## EXERCICE 1
D'après le texte sur la Coalition pour la liberté en éducation, quelle firme a réalisé le sondage commandé par la CLE ?
## EXERCICE 2
Recopiez le passage du texte sur la Coalition pour la liberté en éducation qui va de « La Coalition pour » à « du cours ECR. », les deux bornes incluses.
## EXERCICE 3
Poursuivez le texte sur la Coalition pour la liberté en éducation à partir de l'endroit où il s'arrête.

La Coalition pour la liberté en éducation (CLE) regroupe des gens sérieux, qui se sont donné pour mandat de militer en faveur d’une liberté de choix en matière d’enseignement moral et religieux. Cette coalition est née suite à l’implantation du cours d’Éthique et culture religieuse, qui, comme on le sait, est obligatoire du primaire jusqu’à la fin du secondaire. Dans un article très discret du Devoir, on apprenait aujourd’hui que la CLE avait commandé un sondage à la firme Léger Marketing, où 69% des Québécois se disent en faveur de la liberté de choix. La CLE répliquait ainsi à un sondage du Devoir, fallacieux dans sa formulation, qui avait esquivé la question de la cohabitation en opposant frontalement le cours ECR au cours d’enseignement religieux, comme si le fond de l’affaire n’était pas la liberté de choix, mais l’élimination pure et simple du cours ECR.

## DONNÉES FOURNIES
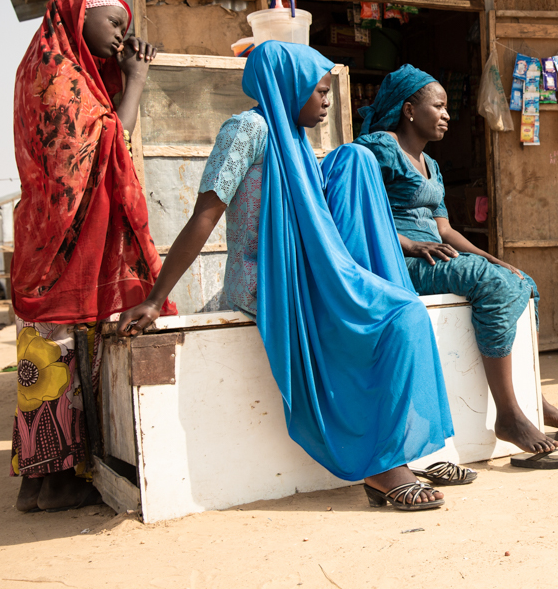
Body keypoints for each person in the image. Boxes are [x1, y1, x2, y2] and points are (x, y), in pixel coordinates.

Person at [119, 42, 462, 511]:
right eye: (318, 91)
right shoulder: (248, 129)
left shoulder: (297, 141)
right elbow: (206, 214)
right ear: (288, 86)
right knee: (398, 318)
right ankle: (382, 467)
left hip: (307, 270)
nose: (325, 101)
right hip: (267, 282)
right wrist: (157, 299)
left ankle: (394, 450)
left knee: (400, 302)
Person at [355, 65, 558, 468]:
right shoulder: (380, 149)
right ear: (409, 110)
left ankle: (532, 399)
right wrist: (411, 244)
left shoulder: (430, 165)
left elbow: (445, 229)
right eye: (439, 106)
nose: (447, 114)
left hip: (434, 252)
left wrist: (491, 257)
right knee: (496, 286)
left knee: (522, 281)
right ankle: (508, 416)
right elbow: (362, 216)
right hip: (399, 260)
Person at [11, 0, 172, 512]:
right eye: (114, 23)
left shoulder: (49, 69)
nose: (124, 34)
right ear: (78, 21)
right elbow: (110, 142)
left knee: (47, 358)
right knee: (60, 357)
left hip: (44, 241)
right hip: (64, 246)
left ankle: (39, 481)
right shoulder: (61, 81)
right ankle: (56, 483)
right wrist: (137, 79)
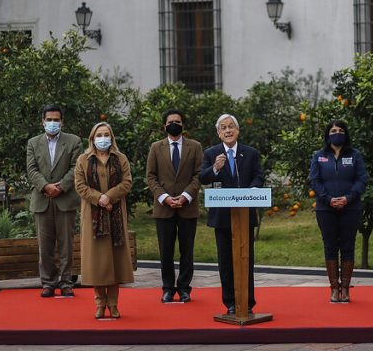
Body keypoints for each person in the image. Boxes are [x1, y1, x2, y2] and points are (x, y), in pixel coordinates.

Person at [200, 114, 264, 315]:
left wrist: (251, 192)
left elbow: (259, 176)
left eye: (231, 127)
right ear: (218, 133)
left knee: (246, 259)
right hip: (222, 216)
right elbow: (202, 177)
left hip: (245, 215)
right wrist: (215, 168)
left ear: (238, 130)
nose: (228, 130)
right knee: (226, 262)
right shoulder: (211, 153)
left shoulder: (250, 153)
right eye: (223, 128)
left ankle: (247, 302)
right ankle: (230, 302)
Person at [74, 122, 134, 318]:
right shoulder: (83, 159)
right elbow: (80, 185)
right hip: (93, 218)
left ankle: (113, 304)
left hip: (115, 216)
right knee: (97, 263)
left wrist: (109, 196)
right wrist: (99, 198)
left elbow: (127, 182)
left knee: (115, 261)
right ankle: (100, 303)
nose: (103, 138)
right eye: (99, 135)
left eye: (106, 134)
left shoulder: (120, 158)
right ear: (92, 138)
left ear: (111, 137)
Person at [145, 109, 204, 303]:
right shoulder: (156, 147)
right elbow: (151, 176)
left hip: (188, 207)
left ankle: (184, 288)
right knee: (166, 251)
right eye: (170, 122)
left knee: (187, 251)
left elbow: (199, 174)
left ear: (183, 125)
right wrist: (164, 197)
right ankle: (168, 288)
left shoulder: (195, 147)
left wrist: (186, 196)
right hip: (164, 207)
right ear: (164, 126)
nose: (174, 124)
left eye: (178, 122)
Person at [26, 104, 82, 298]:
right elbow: (32, 169)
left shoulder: (74, 141)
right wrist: (45, 186)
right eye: (49, 119)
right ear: (42, 122)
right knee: (45, 246)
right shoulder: (33, 143)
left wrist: (61, 187)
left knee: (66, 245)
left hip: (65, 199)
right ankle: (48, 283)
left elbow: (76, 167)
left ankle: (66, 283)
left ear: (62, 122)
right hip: (42, 200)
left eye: (56, 120)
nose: (52, 123)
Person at [309, 119, 367, 303]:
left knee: (348, 246)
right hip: (325, 209)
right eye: (333, 131)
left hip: (351, 207)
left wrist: (348, 198)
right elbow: (314, 180)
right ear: (328, 135)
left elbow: (361, 179)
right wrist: (328, 199)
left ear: (346, 134)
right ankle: (334, 288)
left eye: (341, 130)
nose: (337, 133)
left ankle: (346, 288)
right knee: (330, 246)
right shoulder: (319, 156)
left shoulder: (355, 155)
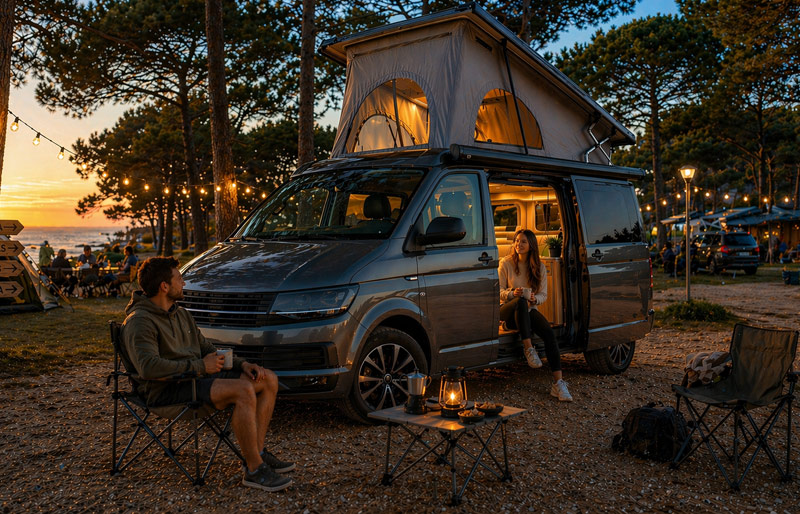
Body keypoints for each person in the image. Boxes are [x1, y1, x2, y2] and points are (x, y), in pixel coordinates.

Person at [122, 257, 293, 492]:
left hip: (196, 380)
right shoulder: (139, 321)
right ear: (164, 286)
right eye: (179, 278)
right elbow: (149, 368)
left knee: (267, 379)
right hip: (166, 391)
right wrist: (201, 367)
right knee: (243, 391)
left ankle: (258, 454)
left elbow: (208, 351)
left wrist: (243, 365)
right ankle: (254, 470)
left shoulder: (180, 315)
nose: (184, 282)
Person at [498, 229, 572, 402]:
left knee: (548, 333)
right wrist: (512, 293)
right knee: (520, 302)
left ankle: (558, 383)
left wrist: (534, 299)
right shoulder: (506, 263)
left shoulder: (538, 266)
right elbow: (498, 292)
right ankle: (528, 348)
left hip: (528, 310)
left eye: (523, 241)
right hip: (506, 309)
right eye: (517, 241)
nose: (518, 244)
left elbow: (543, 295)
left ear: (531, 245)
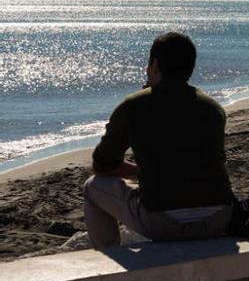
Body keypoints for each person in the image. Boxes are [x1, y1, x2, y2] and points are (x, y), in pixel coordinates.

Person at [82, 32, 235, 249]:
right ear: (191, 67)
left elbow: (102, 165)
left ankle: (112, 256)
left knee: (93, 187)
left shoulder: (134, 105)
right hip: (219, 217)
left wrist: (139, 173)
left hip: (163, 222)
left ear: (154, 64)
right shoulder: (213, 108)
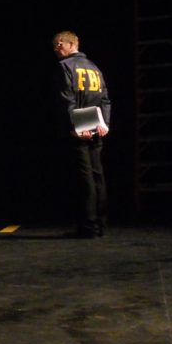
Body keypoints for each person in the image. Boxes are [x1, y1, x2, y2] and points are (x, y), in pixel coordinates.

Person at [53, 30, 111, 237]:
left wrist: (76, 127)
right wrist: (104, 124)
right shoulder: (94, 67)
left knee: (84, 178)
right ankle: (101, 225)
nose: (56, 49)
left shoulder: (65, 66)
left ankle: (88, 226)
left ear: (69, 44)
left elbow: (67, 100)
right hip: (96, 128)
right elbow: (104, 99)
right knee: (97, 175)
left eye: (58, 45)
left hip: (79, 130)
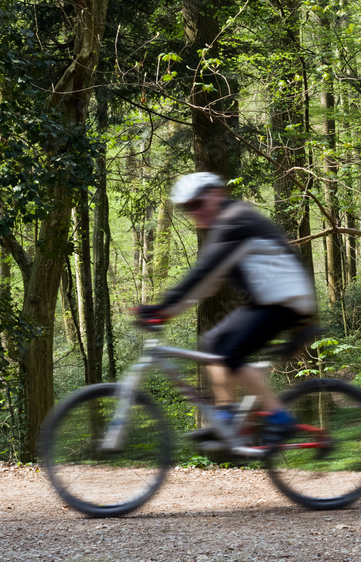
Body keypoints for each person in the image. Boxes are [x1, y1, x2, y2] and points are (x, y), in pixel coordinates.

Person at [136, 172, 317, 446]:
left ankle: (280, 418)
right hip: (268, 301)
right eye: (188, 209)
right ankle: (227, 417)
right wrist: (168, 312)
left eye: (198, 203)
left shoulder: (235, 221)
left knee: (229, 355)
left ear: (217, 194)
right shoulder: (225, 228)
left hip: (286, 301)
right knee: (211, 343)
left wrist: (162, 308)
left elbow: (204, 274)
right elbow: (208, 285)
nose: (194, 212)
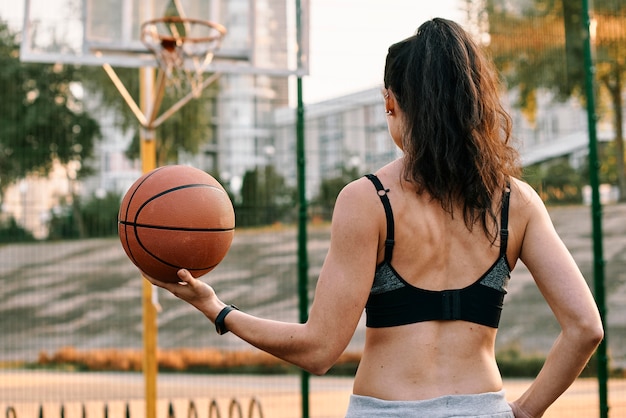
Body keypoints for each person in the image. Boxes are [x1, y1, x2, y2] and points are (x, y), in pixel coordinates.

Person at [144, 18, 603, 418]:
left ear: (391, 102)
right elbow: (585, 328)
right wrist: (523, 412)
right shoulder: (515, 202)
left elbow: (319, 350)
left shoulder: (368, 200)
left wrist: (218, 310)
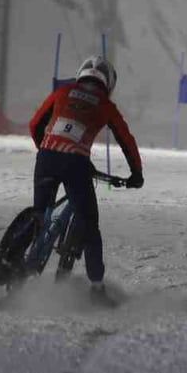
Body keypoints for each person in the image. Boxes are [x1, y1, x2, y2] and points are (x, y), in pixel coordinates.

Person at [28, 55, 143, 305]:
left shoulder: (62, 92)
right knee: (89, 225)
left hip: (46, 157)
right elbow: (127, 140)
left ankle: (20, 256)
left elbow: (35, 124)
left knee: (40, 214)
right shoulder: (106, 106)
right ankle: (97, 289)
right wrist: (136, 174)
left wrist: (46, 149)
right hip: (75, 165)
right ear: (108, 83)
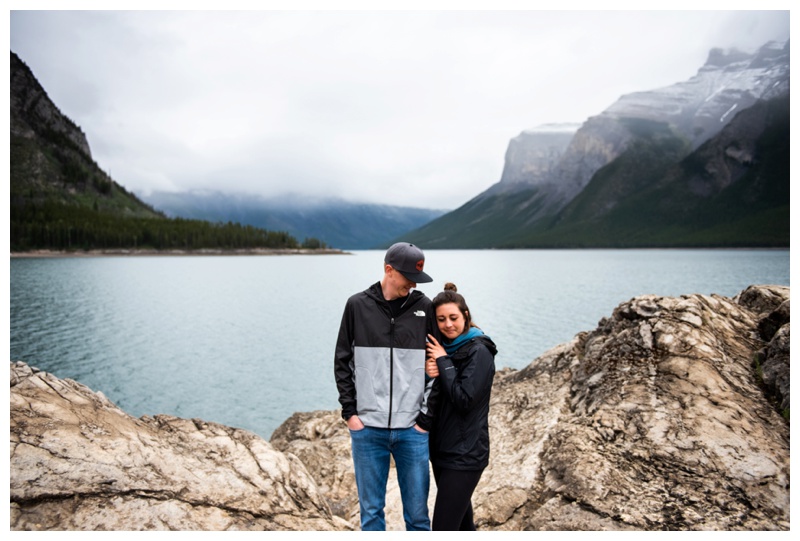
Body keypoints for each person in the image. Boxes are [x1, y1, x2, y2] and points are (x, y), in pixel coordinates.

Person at [334, 242, 440, 531]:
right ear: (388, 270)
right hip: (367, 429)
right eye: (408, 277)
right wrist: (350, 414)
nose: (413, 285)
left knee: (418, 517)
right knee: (371, 514)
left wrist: (425, 419)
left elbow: (437, 365)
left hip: (412, 431)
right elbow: (342, 361)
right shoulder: (357, 305)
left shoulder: (425, 308)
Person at [425, 282, 497, 531]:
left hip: (465, 455)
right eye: (441, 319)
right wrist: (429, 372)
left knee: (443, 529)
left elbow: (464, 400)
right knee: (463, 526)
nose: (448, 325)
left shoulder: (479, 350)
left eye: (453, 318)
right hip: (442, 451)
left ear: (465, 315)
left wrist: (443, 362)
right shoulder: (442, 349)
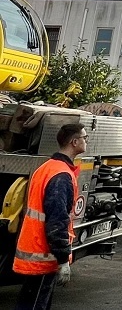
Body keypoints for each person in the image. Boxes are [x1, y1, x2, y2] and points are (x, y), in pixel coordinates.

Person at [13, 122, 87, 310]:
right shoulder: (61, 175)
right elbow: (57, 221)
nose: (87, 141)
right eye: (85, 138)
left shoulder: (48, 167)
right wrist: (63, 260)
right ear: (74, 141)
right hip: (43, 254)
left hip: (35, 249)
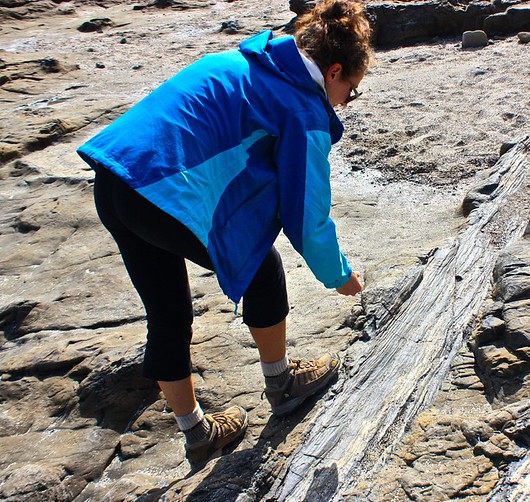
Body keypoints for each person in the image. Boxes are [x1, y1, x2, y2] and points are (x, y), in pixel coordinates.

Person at [77, 0, 372, 468]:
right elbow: (305, 213)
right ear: (334, 71)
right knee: (262, 266)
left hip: (114, 177)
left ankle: (196, 434)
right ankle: (282, 385)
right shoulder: (301, 107)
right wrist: (340, 276)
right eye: (349, 92)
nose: (343, 102)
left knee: (167, 310)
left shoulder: (234, 59)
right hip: (159, 192)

## RÉPONSE ÉCRITE 1
La firme Léger Marketing.

## RÉPONSE ÉCRITE 2
La Coalition pour la liberté en éducation (CLE) regroupe des gens sérieux, qui se sont donné pour mandat de militer en faveur d’une liberté de choix en matière d’enseignement moral et religieux. Cette coalition est née suite à l’implantation du cours d’Éthique et culture religieuse, qui, comme on le sait, est obligatoire du primaire jusqu’à la fin du secondaire. Dans un article très discret du Devoir, on apprenait aujourd’hui que la CLE avait commandé un sondage à la firme Léger Marketing, où 69% des Québécois se disent en faveur de la liberté de choix. La CLE répliquait ainsi à un sondage du Devoir, fallacieux dans sa formulation, qui avait esquivé la question de la cohabitation en opposant frontalement le cours ECR au cours d’enseignement religieux, comme si le fond de l’affaire n’était pas la liberté de choix, mais l’élimination pure et simple du cours ECR.

## RÉPONSE ÉCRITE 3
Fait à noter, le sondage du Devoir avait fait la une et avait été largement commenté par ses éditorialistes, tandis que celui de la CLE ne fait tout au plus qu’un petit encart. C’est entendu, Le Devoir sur cette question a une position éditoriale très fixe, qui va dans le sens non seulement du cours ECR, mais de toute science pédagogique utile à la reconfiguration constructiviste de la société québécoise. C’est ce que j’ai appelé, dans mon livre1, le techno-progressisme, doctrine officieuse du nouveau régime politique sous lequel on vit depuis quelques années. Le techno-progressisme s’est implanté contre les fondements du politique, en pervertissant l’État de droit pour en faire un État des droits. La notion de liberté, telle qu’on la connaît dans la tradition occidentale, a été détournée au nom d’un despotisme « éclairé », celui de l’égalité « intercommunautaire » et « interculturelle ». La société civile, entendue comme socle de l’existence commune, se voit tassée par la société des droits civiques. L’individu n’est plus l’individu, mais un minoritaire, quel que soit l’angle sous lequel on le voit : handicapé, homosexuel, ethnique, chômeur, l’État techno-progressiste trouve toujours un moyen de minoritariser les individus pour mieux les « émanciper ». Au paradis de l’émancipation, n’est-ce pas, la liberté est futile. Elle est même suspecte.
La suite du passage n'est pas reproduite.